START Supplied information

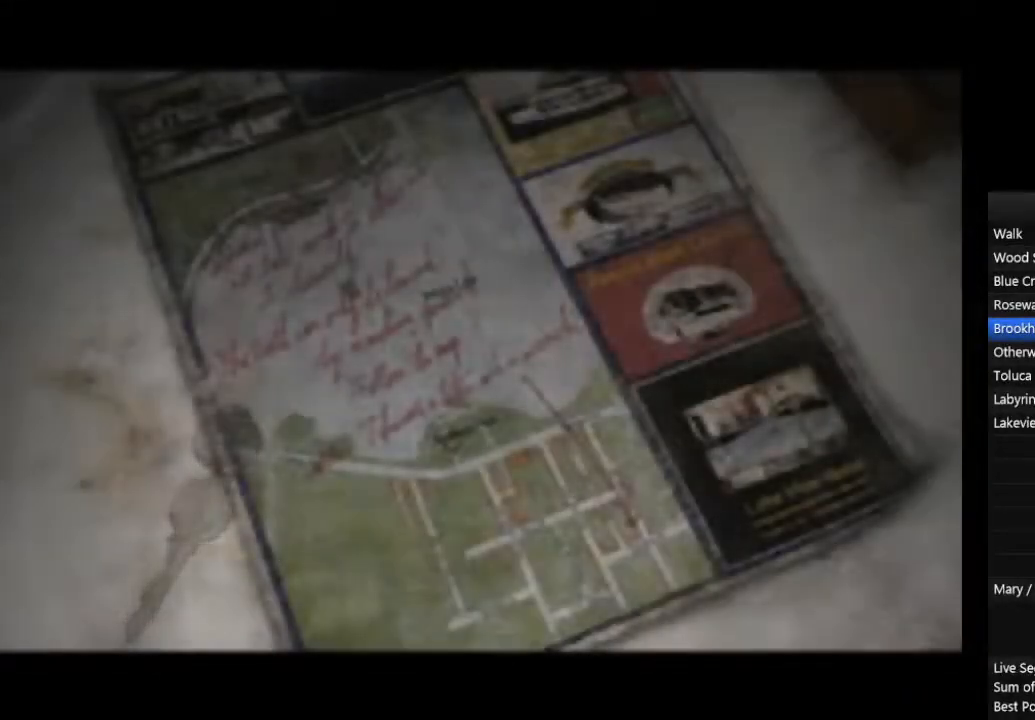
{"buttons": ["CROSS"], "left_stick": "center", "right_stick": "center", "events": [[167, "CROSS", "down"], [233, "CROSS", "up"], [267, "CROSS", "down"], [300, "CROSS", "up"], [367, "CROSS", "down"], [400, "CROSS", "up"], [500, "CROSS", "down"]]}
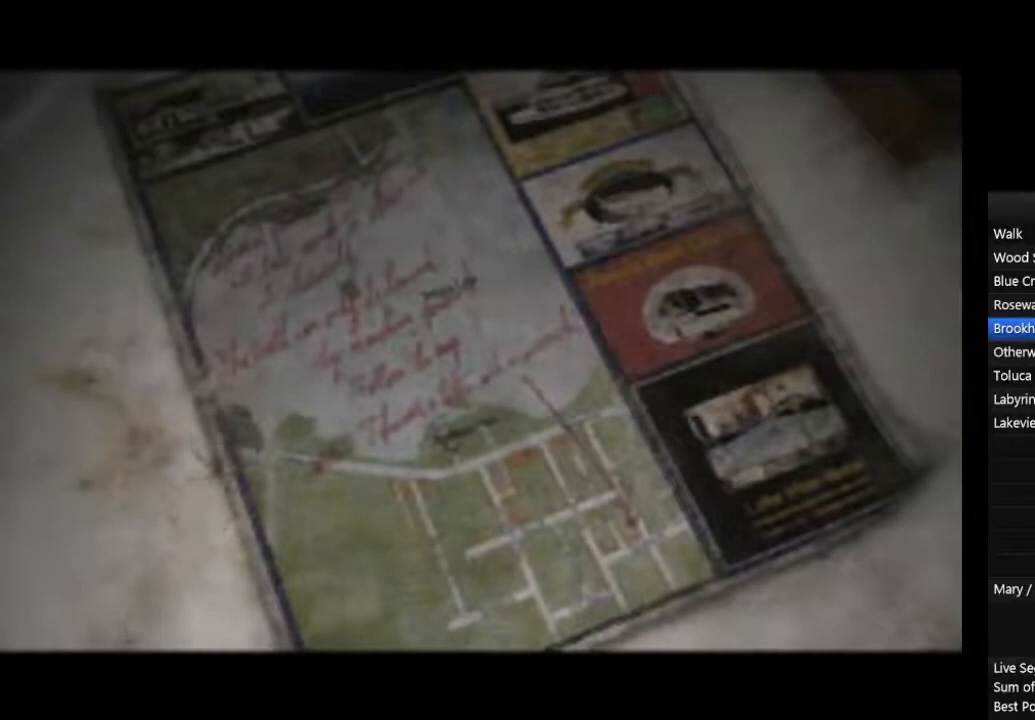
{"buttons": [], "left_stick": "center", "right_stick": "center", "events": [[33, "CROSS", "up"], [100, "CROSS", "down"], [133, "CROSS", "up"], [200, "CROSS", "down"], [233, "CROSS", "up"], [300, "CROSS", "down"], [467, "CROSS", "up"]]}
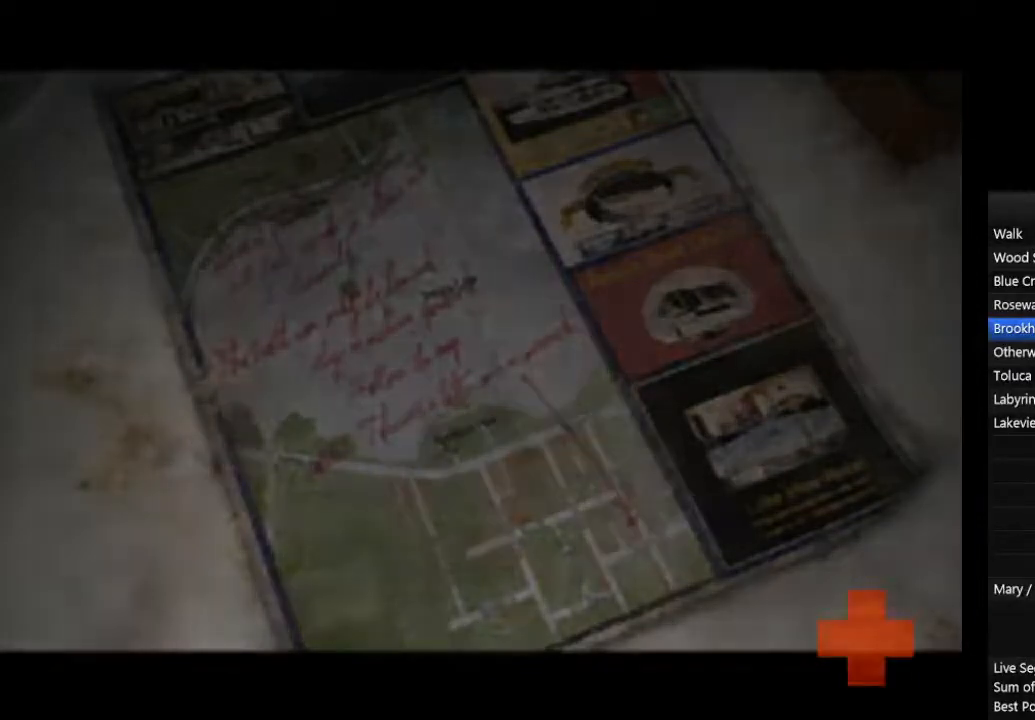
{"buttons": ["CIRCLE"], "left_stick": "center", "right_stick": "center", "events": [[400, "CIRCLE", "down"]]}
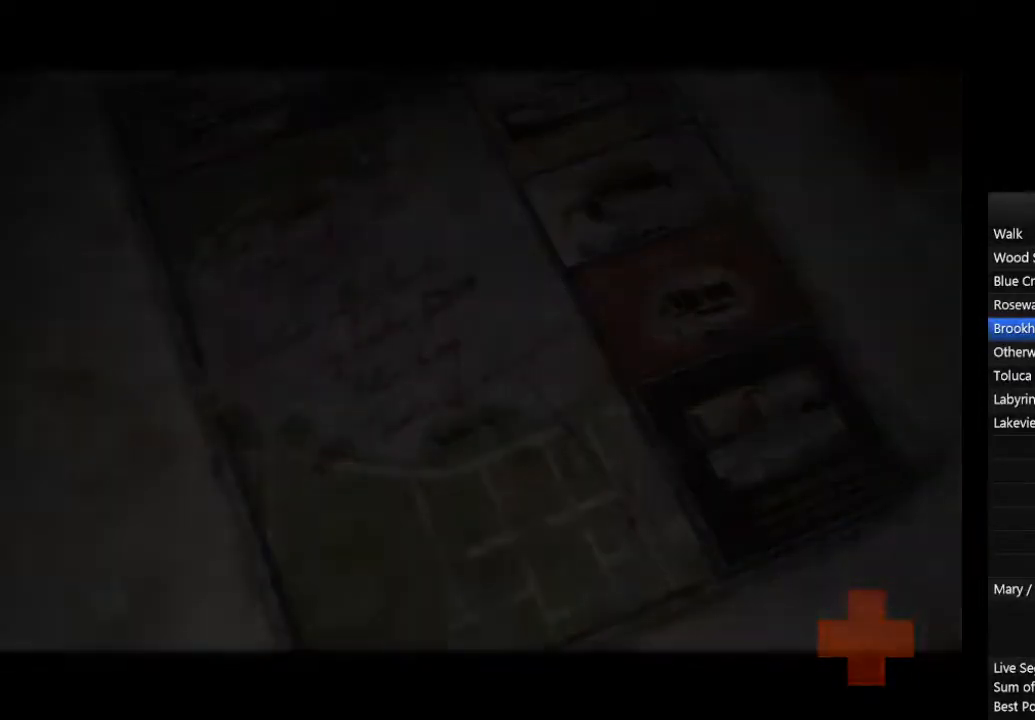
{"buttons": ["CIRCLE"], "left_stick": "center", "right_stick": "center", "events": []}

END Supplied information

Work item: Retype the whole listing word for word. Skip the pictures.

Answer space:
{"buttons": ["CROSS"], "left_stick": "center", "right_stick": "center", "events": [[167, "CROSS", "down"], [233, "CROSS", "up"], [267, "CROSS", "down"], [300, "CROSS", "up"], [367, "CROSS", "down"], [400, "CROSS", "up"], [500, "CROSS", "down"]]}
{"buttons": [], "left_stick": "center", "right_stick": "center", "events": [[33, "CROSS", "up"], [100, "CROSS", "down"], [133, "CROSS", "up"], [200, "CROSS", "down"], [233, "CROSS", "up"], [300, "CROSS", "down"], [467, "CROSS", "up"]]}
{"buttons": ["CIRCLE"], "left_stick": "center", "right_stick": "center", "events": [[400, "CIRCLE", "down"]]}
{"buttons": ["CIRCLE"], "left_stick": "center", "right_stick": "center", "events": []}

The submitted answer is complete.